Self-custodied digital relationships are riding a wave of external forces up the utility curve. AI is improving daily. Blockchains are getting more performant. Strong companies are working on solutions for self-custodied data, DIDs, and zK proofs. Crypto security is getting more robust. The world’s biggest companies are pouring billions of dollars into AR and VR. 

And in addition to those modern technical achievements, the idea of self-custodied relationships benefits from millennia of evolution that’s hardwired the primacy of relationships into our DNA. 

Replika is proof that at least some people can feel the same way about relationships with digital beings as they do with biological ones. To me, it’s a classic example of a small group of people being willing to deal with primitive versions of a technology because the need is so strong. Often, as the technology improves, more people do what that small group did. 

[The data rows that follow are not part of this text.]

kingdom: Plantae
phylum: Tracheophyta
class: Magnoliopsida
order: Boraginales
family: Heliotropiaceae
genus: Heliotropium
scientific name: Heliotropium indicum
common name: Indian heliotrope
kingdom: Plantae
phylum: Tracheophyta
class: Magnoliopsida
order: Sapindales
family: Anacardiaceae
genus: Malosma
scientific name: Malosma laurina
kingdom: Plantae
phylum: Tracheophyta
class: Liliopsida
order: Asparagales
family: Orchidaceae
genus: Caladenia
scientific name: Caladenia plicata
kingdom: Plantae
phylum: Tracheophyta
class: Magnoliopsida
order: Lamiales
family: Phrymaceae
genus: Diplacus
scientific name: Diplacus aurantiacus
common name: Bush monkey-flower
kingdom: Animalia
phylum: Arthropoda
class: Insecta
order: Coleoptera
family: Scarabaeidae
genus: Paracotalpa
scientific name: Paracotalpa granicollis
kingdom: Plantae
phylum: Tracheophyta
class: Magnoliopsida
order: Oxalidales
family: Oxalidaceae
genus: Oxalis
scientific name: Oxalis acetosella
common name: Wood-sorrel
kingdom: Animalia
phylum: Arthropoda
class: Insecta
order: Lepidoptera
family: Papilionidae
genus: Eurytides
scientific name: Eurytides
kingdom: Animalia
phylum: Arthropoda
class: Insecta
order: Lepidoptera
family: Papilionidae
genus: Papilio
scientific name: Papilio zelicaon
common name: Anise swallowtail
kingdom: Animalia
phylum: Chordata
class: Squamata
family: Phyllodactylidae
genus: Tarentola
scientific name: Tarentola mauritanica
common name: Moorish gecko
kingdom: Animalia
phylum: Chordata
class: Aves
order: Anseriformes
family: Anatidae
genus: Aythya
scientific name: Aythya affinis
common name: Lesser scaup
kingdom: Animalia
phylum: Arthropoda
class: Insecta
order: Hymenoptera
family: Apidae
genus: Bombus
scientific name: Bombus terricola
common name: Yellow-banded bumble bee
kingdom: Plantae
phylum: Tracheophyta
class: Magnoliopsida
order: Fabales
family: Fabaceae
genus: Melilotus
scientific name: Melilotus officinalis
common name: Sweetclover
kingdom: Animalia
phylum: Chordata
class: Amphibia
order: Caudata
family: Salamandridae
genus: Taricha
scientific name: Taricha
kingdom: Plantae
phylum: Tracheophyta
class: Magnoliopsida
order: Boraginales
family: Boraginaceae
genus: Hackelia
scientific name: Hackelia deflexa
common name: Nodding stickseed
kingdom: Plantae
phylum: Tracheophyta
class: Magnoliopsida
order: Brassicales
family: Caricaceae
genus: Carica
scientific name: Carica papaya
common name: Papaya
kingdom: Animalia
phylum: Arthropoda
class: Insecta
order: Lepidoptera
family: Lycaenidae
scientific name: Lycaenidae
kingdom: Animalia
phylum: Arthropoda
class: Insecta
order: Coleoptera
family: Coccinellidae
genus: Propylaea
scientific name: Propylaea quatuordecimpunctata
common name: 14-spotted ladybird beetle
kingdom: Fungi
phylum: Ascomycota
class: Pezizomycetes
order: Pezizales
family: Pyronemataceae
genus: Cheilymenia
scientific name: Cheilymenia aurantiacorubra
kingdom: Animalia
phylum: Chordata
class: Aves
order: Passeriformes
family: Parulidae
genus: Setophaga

If that ends up being true, people simply won’t be satisfied with a world in which a company holds the keys to their friendships and love. 

Onlybots, literally a toy, is an early peek at how we might solve that problem. As external forces improve the underlying technology, and as more groups experiment with more decentralized versions that put the models on-chain, people will have the option to be in control of their digital relationships just like they’re in control of their biological ones. 

I know it sounds weird. And it might be years away. But I have seen the future, because I have seen porn and toys.